There is a time to be silent. I value it more as I grow older. The quiet after I close the children’s bedroom doors after kissing them goodnight, or when I sink into the bath. I don’t need to fill the space with noise, like I did before. It reminds me of my maternal grandfather, how he would roar for quiet when the shrieks of children crescendoed, like the din threatened his sanity.
It’s the same when I read. I value white space on the page as much as the words. I need it to breathe, to process, to interact with the text. It’s why sometimes the most romantic thing in the world is team work between my husband and me, when we both wordlessly know our roles, when I can relay my thoughts to him almost in shorthand because he knows the colours of my soul. Our common history means he is primed to speak me.
Oh the irony of a writer bemoaning words. I tweet and Facebook and blog and write a newsletter. I’m not known for brevity. My words meander. I deviate and get lost in my own thoughts. I write for me as much as for my work. I write to find out what I think. Without words there is no community. We voice ourselves to be understood, to feel less lonely, to contribute.
But the world is full of words and talk. I wonder how often are we truly listen to those we don’t agree with in the first place? We shout our own mortality from the rooftops because without constant acknowledgement we fear will fade into nothing. And really, it’s not new, is it, this need to be seen? Even before the technological revolution we have seen in our lifetimes, families would shout over each other at the dinner table. We all want to be heard. I think we might have forgotten the strength of silence, of being comfortable in your own skin without having our identities reflected back at us.
My working life has been about communication. In the corporate world, communication contributes to aligning goals, increasing efficiency, selling a vision, finding solutions between warring parties.

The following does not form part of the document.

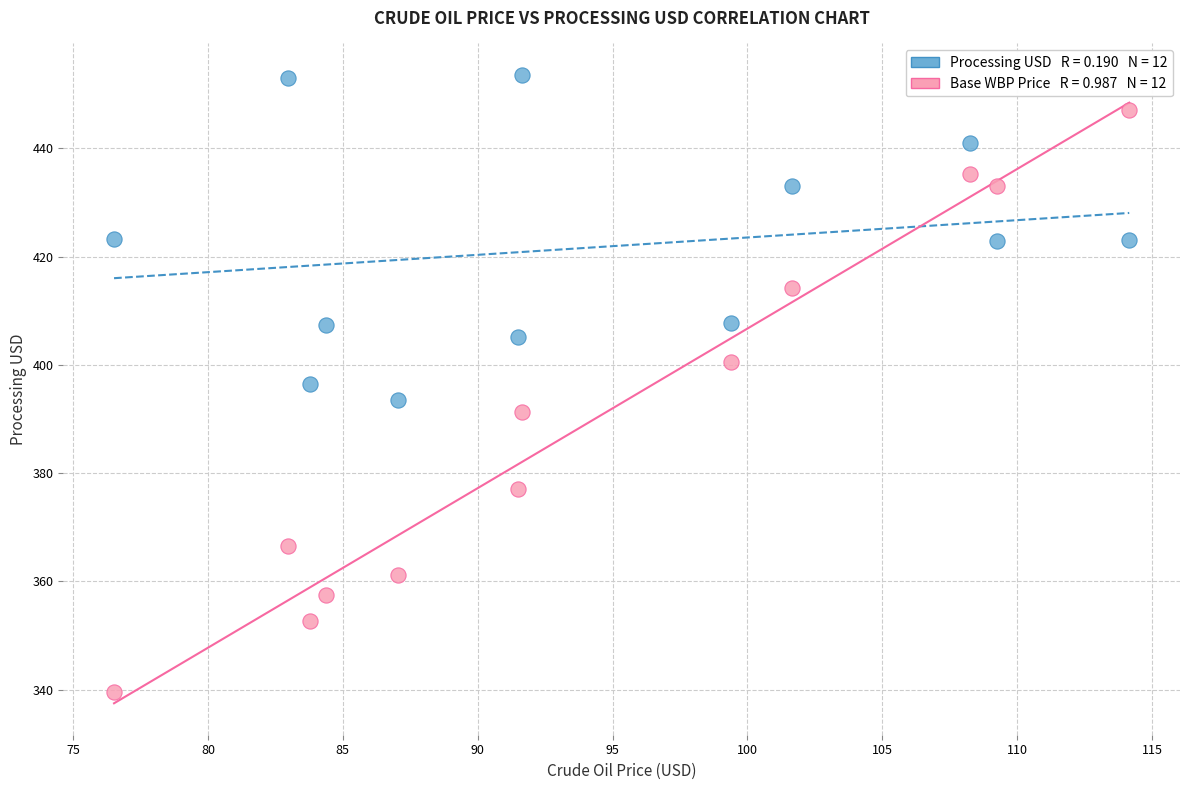

Across all data points, what is the range of Y values (max minus min)?

114.0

But too much communication can be a distraction, a barrier to decision-making, a ravenous consumer of energy that yields little result. Our words become impotent. Limited information flow used to be a very real problem in our personal and professional spheres, but as technology makes the world seem smaller, and the market is flooded with cheap tools to display content, we are in danger of information saturation.
We broadcast our personas through ever-evolving mediums. They arrive in a dozens of formats – email, voicemail, text, Whats App, Twitter, Facebook, Instagram, Skype – too many to be pleasurable. Communication is expelled so quickly that it has given rise to the expectation of almost instant responses. The messages become a nuisance, guilt-inducing. Everything gets lost, like a coat with too many pockets, or a ball game with a surplus of balls in play. How many more nights will we scroll through the lives of others until our eyes blur? We skim, perpetually distracted by the next shiny thing.
I’m careful not to be the friend who cannot tear her eyes away from her phone. But I fear that I am sometimes that parent, watching my children through a lens or engrossed in a story that will soon be yesterday’s news, at the expense of being present. The truth is, after the initial panic, it is a relief to be away from my phone. When it does ring I am momentarily irritated by the interruption to my schedule. In a dystopian future, maybe we’ll pay phone companies to black out our devices for a portion of the day, like addicts paying their dealers for the chance to go cold turkey.
When I was a teenager, before I had a mobile phone, I used to borrow my mum’s phone for her free minutes. I’d sit at the bottom of the garden in the dark in my pjs, talking for hours to my best friend. Life was simpler somehow. I miss that. But the truth is, we are not powerless to change the amount of noise we let into our lives. Communication is often reciprocal. We fear we are missing out and reach out to individuals who do not enrich us.
The next time your comms dial is turned up too high, don’t be afraid to optimise your time so it serves you best. Good email management goes a long way. Clear up your Facebook stream and newsletter subscriptions, use your Twitter lists. Choose the channels that suit you and prune your comms if there is no value in it for you. Don’t feel you have to be immediately available to everyone all the time. It does us good every once in a while to embrace the silence.